Broken by design: WebSphere's default StAX implementation (part 2)
A few weeks ago I posted an article describing a vulnerability in WebSphere’s default
StAX implementation (XLXP 2). In the meantime, IBM has acknowledged that the problem I described indeed causes a security issue
and they have produced a fix (see APAR PM99450). That fix introduces a new system property called
com.ibm.xml.xlxp2.api.util.encoding.DataSourceFactory.bufferLoadFactor
described as follows:
The value of the property is a non-negative integer which determines the minimum number of bytes (as a percentage) that will be loaded into each buffer. The percentage is calculated with the following formula: 1/2n.
When the system property is not set its default value is 3. Setting the property to a lower value than the default can improve memory usage but may also reduce throughput.
In the last sentence IBM makes an interesting statement that raises some questions. Why would a change enabling the parser to read
data into an already reserved and partially filled buffer potentially cause a reduction in throughput? To answer that question, one
has to understand how IBM actually implemented that feature. Fortunately this doesn’t require access to the source code. It is
enough to carefully examine the visible behavior of the parser, namely by feeding it with an InputStream
that returns data in
small chunks and determining the correlation between read operations on that InputStream
and events produced by the parser.
This reveals that the parser now uses the following algorithm: if after a first read operation the fill level determined by the
new system property is not reached, a second read request will be issued immediately and this is repeated until the required fill
level has been reached. The implication of this is that XMLStreamReader.next()
may need to read much more data than what is
necessary to produce the next event. Stated differently, a call to XMLStreamReader.next()
may block even if enough data is
available in the input stream.
As a matter of fact, this may have an impact on performance. Consider e.g. the processing of a SOAP message. With a well designed
StAX implementation, the SOAP stack will be able to start processing the SOAP header before the SOAP body has been received
completely. That is because a StAX implementation is expected to return an event as soon as enough data is available from the
underlying input stream. E.g. if the next event is START_ELEMENT
then a call to XMLStreamReader.next()
should return as soon
as the start tag for that element has been read from the stream. With the change introduced by PM99450, that assumption is no
longer true for XLXP 2.

------------------------------------------------------------------------

Request 1:
Condense the paragraph of the WebSphere text that begins "This reveals that the parser now uses" into a short bulleted list that keeps its main facts.
Request 2:
Summarize the WebSphere text in two sentences.
Request 3:
Update everything in the WebSphere text from "should return as" down to "for XLXP 2.", putting "the APAR fix" in place of "PM99450".
Answer from the WebSphere text alone.

------------------------------------------------------------------------

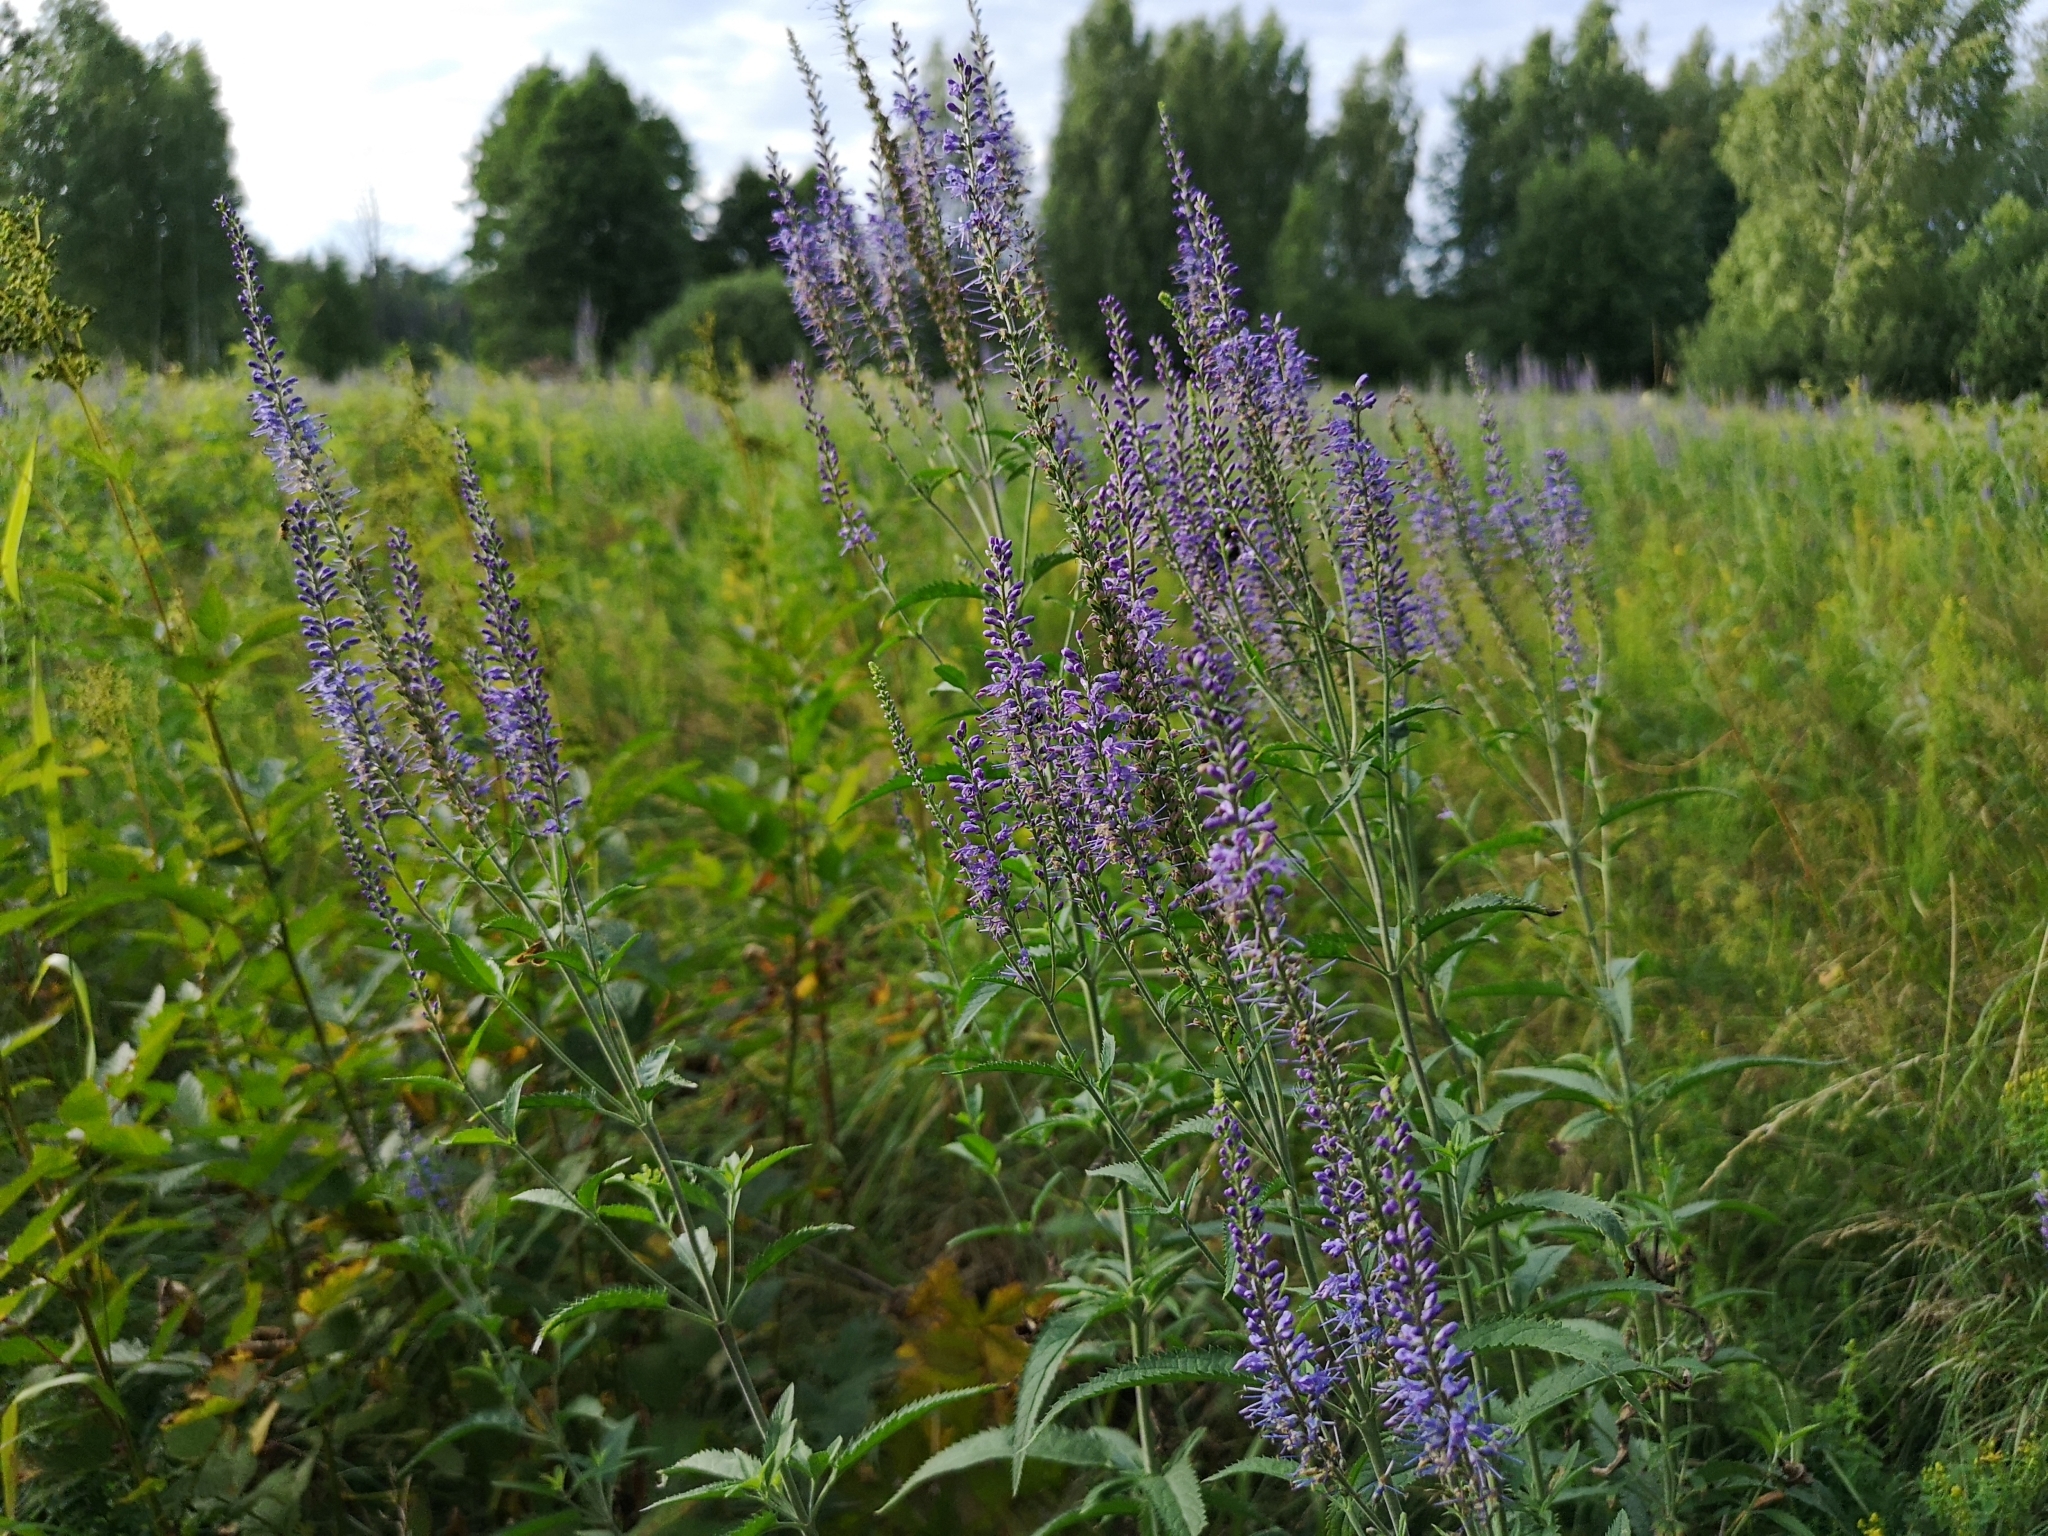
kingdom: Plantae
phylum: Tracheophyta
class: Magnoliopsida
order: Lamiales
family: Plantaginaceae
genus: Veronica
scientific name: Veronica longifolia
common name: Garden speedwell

------------------------------------------------------------------------

Full output 1:
- If a first read does not reach the fill level set by the new system property, the parser issues another read request at once and repeats this until that level is reached.
- XMLStreamReader.next() may therefore need to read much more data than the next event requires.
- A call to XMLStreamReader.next() may block even when enough data is available in the input stream.

Full output 2:
IBM acknowledged that a problem in WebSphere's default StAX implementation (XLXP 2) causes a security issue and released a fix, APAR PM99450, which adds a system property that sets the minimum share of each buffer to be loaded. Observing the parser shows that it now keeps issuing read requests until that fill level is reached, so XMLStreamReader.next() may block even when enough data is available, which may affect performance in cases such as processing a SOAP message.

Full output 3:
should return as soon
as the start tag for that element has been read from the stream. With the change introduced by the APAR fix, that assumption is no
longer true for XLXP 2.